I'm pretty sure that is not true, both from text in IRS pub 519, and also where Phil Hodgen dissects things fully in this article:


> The money in an IRA comes from two components. One is the contributions: what you put into the IRA every year. The other is the earnings: after you made a contribution, the investments created capital gain, dividends and interest.
> ...
> The glory of the Internal Revenue Code is such that we must separate out these two elements, and do separate tax calculations on each. We must analyze each component for “source of income” purposes.


The ideal is of course to have access to a tax treaty whose treatment avoids this IRS insanity.


Bevdeforges said:


> You'll also find that the financial agency holding the IRA may have a policy of withholding at the 30% rate for all withdrawals being transferred overseas unless you have a W9 or W8-BEN on file with them that gives other information.


Some apparently have a policy of withholding 30% no matter what W9 or W-8BEN is on file (Fidelity for example, anecdotally), and in complete contravention of the IRS's published withholding table for payments made to nonresident aliens.

This is unhelpful and obstructive behaviour on the part of the provider, since it forces the recipient to file a US tax return, and the IRS to expend resources processing it, where none would otherwise be required.
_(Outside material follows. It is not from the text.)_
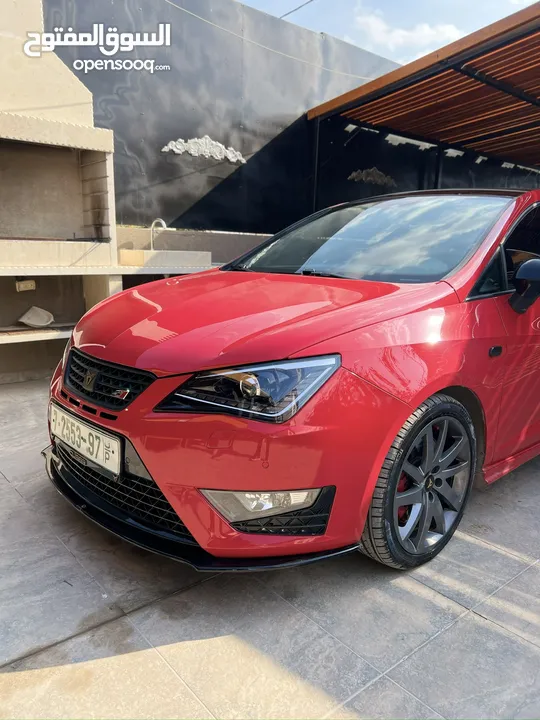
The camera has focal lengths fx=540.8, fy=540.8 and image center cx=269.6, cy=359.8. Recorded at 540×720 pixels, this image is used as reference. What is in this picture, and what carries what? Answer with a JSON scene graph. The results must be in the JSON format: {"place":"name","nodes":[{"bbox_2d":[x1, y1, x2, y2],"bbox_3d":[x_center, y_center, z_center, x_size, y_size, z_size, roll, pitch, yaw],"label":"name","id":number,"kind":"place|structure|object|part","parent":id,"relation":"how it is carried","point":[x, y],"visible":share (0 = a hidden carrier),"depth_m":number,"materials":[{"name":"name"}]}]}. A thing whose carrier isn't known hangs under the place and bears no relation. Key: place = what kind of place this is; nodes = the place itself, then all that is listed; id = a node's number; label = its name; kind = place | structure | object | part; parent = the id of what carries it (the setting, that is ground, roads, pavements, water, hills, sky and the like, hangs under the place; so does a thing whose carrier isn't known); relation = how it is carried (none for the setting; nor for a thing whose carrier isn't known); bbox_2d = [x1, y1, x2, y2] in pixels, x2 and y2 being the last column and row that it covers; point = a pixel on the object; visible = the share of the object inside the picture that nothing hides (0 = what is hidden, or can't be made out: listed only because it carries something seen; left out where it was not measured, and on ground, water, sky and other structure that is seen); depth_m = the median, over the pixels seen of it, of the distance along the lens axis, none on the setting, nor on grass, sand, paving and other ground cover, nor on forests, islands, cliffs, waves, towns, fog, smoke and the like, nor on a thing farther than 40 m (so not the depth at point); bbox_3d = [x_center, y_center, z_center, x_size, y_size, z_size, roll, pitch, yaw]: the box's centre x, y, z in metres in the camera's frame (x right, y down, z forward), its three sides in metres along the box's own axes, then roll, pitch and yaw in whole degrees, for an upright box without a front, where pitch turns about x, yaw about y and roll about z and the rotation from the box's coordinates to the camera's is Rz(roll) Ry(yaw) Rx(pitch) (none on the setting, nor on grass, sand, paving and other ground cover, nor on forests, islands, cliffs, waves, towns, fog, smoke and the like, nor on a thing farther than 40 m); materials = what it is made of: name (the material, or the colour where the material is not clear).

Seemingly not the case for the OP here, though.


----------



## xUSCAL (Dec 21, 2018)

Thank you to all for sharing your experience and knowledge. Wow....sounds complicating. I need more time to digest all this information and decide what I am able to accomplish within the time frame. Looks like I have to file form 4868 for extension since it will take time to contact all the trustees and wait for them to respond/send the revised tax forms.

1) I assume will have to file separate form 4868 and pay the estimated taxes separately since now we have to file MFS? 

2) Can form 4868 be e-filed, so I can pay by direct withdrawal from my US bank account? I don't want to pay via credit card as hubby owes quite a substantial amount and there are charges/fees.

Thanks again for your valuable time and sharing.


----------



## Bevdeforges (Nov 16, 2007)

This is the information about filing a 1040 NR
https://www.irs.gov/individuals/international-taxpayers/taxation-of-nonresident-aliens

Generally speaking, the system is set up so that you don't actually have to file an NR form unless you have US based business income or you are looking to get a refund of taxes overwithheld. But the good news is that the deadline for filing is effectively June 15th (like for all overseas residents).


----------